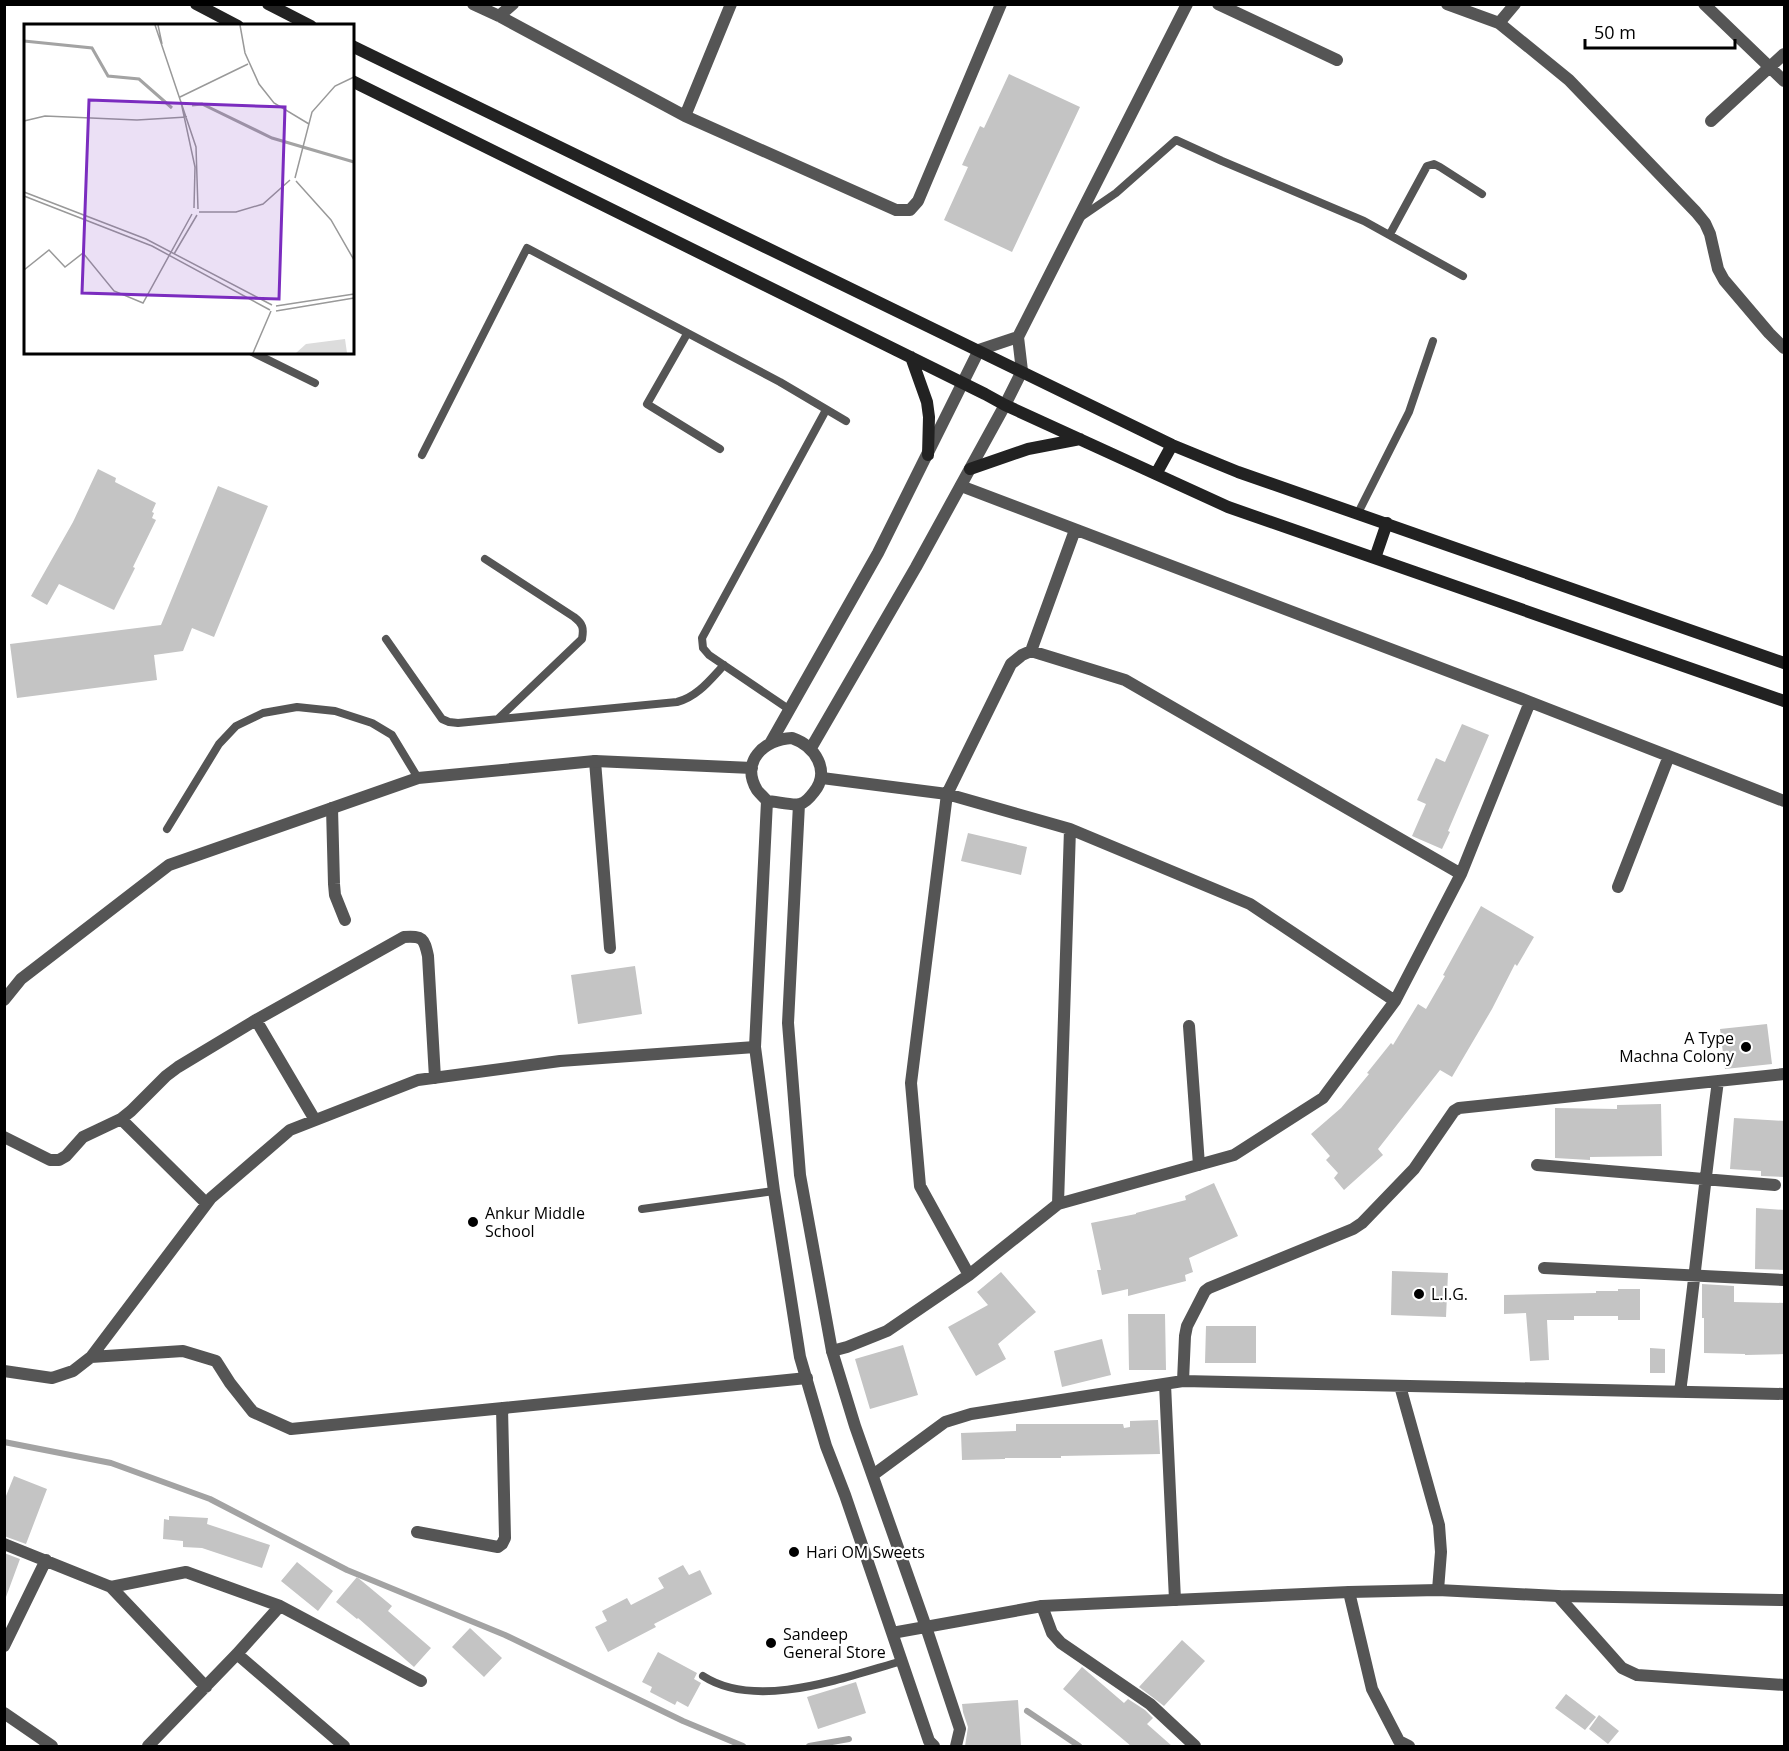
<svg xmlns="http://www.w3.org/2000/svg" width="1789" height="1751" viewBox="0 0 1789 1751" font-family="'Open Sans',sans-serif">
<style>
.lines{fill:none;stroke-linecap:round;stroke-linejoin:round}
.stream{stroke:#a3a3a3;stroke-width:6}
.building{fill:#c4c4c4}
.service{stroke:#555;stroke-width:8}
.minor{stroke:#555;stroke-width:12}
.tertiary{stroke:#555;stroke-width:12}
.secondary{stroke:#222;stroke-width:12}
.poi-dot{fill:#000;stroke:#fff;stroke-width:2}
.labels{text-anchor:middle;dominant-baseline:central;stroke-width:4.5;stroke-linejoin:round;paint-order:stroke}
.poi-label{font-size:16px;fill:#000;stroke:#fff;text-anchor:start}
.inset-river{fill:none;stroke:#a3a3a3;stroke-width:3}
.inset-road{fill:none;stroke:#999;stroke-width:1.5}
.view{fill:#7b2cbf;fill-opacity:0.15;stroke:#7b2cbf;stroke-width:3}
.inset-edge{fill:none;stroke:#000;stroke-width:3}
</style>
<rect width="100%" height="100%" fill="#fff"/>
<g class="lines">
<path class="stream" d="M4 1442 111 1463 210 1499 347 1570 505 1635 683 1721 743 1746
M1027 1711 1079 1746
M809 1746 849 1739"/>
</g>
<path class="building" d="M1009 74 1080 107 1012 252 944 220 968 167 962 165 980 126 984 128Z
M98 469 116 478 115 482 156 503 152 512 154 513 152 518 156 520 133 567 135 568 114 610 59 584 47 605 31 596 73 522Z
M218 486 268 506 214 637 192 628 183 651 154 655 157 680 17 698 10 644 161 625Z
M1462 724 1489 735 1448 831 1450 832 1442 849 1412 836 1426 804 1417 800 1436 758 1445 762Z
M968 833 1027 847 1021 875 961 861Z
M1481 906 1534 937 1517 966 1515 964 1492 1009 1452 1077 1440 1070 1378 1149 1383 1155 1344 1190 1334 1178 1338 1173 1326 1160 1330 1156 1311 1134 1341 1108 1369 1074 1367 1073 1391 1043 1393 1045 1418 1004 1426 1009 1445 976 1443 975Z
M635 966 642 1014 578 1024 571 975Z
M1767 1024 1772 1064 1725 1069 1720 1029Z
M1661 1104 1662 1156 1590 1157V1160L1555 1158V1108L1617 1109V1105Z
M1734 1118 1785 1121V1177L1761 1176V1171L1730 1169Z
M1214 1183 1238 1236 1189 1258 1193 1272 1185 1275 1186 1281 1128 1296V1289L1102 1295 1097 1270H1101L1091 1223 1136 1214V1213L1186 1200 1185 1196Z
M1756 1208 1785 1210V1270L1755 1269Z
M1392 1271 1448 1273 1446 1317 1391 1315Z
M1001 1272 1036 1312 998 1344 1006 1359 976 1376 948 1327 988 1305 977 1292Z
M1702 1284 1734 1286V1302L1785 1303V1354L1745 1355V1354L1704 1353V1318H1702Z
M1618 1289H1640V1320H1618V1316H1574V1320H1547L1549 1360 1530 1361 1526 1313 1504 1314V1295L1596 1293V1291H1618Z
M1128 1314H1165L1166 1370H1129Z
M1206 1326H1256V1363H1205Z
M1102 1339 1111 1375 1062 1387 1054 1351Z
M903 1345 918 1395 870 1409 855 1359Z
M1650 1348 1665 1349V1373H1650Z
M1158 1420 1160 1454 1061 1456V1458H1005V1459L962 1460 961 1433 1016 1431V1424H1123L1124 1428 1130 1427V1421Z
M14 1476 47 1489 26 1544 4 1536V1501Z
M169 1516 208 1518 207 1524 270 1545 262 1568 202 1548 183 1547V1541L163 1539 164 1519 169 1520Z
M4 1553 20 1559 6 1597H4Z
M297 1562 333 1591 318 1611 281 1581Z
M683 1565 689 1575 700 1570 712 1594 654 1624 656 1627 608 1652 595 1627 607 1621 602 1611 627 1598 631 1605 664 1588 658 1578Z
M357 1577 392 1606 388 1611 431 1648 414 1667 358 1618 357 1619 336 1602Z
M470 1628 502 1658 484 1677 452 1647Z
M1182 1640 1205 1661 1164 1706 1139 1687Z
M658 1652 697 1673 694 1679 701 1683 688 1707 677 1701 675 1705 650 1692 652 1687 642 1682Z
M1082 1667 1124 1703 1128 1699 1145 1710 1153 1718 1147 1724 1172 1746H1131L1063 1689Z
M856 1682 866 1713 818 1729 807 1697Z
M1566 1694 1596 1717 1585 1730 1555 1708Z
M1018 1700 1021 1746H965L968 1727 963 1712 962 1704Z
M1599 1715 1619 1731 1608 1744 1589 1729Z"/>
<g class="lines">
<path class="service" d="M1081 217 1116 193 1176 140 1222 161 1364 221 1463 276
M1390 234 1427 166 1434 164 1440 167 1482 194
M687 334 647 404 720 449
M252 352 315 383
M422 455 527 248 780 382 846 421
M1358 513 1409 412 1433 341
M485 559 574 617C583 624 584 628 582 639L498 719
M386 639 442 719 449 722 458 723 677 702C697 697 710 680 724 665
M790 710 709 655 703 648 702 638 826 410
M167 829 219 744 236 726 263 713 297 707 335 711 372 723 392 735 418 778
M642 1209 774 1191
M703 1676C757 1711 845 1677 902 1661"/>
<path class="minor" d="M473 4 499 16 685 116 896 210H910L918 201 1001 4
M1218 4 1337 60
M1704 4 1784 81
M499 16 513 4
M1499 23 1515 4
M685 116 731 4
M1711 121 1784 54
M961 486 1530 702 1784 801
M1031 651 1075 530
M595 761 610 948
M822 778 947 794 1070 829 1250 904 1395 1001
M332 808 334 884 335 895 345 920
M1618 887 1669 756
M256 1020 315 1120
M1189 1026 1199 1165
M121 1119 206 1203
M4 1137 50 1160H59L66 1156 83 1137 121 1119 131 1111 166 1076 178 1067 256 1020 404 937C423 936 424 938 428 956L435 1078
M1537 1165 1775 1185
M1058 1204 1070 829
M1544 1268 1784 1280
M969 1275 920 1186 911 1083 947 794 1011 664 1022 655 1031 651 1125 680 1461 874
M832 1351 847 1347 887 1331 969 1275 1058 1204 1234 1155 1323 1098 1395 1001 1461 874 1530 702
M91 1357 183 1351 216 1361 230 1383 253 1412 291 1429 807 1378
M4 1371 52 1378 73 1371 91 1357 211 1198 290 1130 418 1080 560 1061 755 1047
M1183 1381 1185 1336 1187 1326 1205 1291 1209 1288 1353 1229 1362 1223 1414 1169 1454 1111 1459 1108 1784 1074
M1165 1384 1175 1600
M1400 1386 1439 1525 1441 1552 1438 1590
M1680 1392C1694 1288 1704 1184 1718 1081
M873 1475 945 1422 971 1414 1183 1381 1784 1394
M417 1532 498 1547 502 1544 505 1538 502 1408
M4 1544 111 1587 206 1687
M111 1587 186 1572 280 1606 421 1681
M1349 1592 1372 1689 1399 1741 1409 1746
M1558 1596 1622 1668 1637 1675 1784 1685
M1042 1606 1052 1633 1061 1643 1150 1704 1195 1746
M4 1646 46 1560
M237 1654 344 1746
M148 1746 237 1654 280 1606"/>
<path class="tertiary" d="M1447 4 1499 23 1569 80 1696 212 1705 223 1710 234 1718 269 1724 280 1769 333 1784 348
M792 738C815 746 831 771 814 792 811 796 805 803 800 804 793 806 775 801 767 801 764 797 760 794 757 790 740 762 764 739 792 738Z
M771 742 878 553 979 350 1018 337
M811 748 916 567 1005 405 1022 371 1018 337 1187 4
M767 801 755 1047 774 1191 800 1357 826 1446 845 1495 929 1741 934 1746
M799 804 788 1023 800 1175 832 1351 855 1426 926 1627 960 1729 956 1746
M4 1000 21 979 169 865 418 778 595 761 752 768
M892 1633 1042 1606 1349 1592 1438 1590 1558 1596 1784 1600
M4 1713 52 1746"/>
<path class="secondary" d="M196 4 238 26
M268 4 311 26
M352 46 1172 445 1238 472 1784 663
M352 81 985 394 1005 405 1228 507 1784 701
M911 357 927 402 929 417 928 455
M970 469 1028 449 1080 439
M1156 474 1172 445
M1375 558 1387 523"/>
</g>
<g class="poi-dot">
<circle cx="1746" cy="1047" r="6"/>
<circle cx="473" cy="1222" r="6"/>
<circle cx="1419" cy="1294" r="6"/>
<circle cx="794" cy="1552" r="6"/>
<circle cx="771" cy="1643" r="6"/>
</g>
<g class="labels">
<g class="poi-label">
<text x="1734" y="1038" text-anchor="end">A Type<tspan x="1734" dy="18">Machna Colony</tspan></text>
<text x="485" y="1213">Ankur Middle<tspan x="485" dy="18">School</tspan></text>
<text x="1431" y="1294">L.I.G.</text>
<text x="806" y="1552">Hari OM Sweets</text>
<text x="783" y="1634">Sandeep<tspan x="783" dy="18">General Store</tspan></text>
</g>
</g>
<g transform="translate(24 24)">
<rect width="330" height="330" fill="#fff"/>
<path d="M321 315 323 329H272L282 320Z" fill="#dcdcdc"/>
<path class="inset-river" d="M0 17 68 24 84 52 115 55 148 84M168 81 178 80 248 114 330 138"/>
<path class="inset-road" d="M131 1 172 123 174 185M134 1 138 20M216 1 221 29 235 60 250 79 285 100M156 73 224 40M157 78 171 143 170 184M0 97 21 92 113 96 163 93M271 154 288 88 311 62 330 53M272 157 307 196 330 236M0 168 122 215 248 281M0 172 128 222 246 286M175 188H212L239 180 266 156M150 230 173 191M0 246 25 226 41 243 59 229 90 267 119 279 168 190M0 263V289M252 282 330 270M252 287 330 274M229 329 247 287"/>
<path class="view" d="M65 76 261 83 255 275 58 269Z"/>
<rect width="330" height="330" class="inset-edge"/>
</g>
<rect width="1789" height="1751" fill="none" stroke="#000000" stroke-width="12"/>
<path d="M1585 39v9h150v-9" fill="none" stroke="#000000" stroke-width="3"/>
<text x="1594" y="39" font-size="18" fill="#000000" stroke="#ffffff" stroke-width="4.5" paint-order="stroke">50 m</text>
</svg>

## WORK ITEM
For this task, copy every line of the material in which "round" appears.

## YOUR RESPONSE
.lines{fill:none;stroke-linecap:round;stroke-linejoin:round}
.labels{text-anchor:middle;dominant-baseline:central;stroke-width:4.5;stroke-linejoin:round;paint-order:stroke}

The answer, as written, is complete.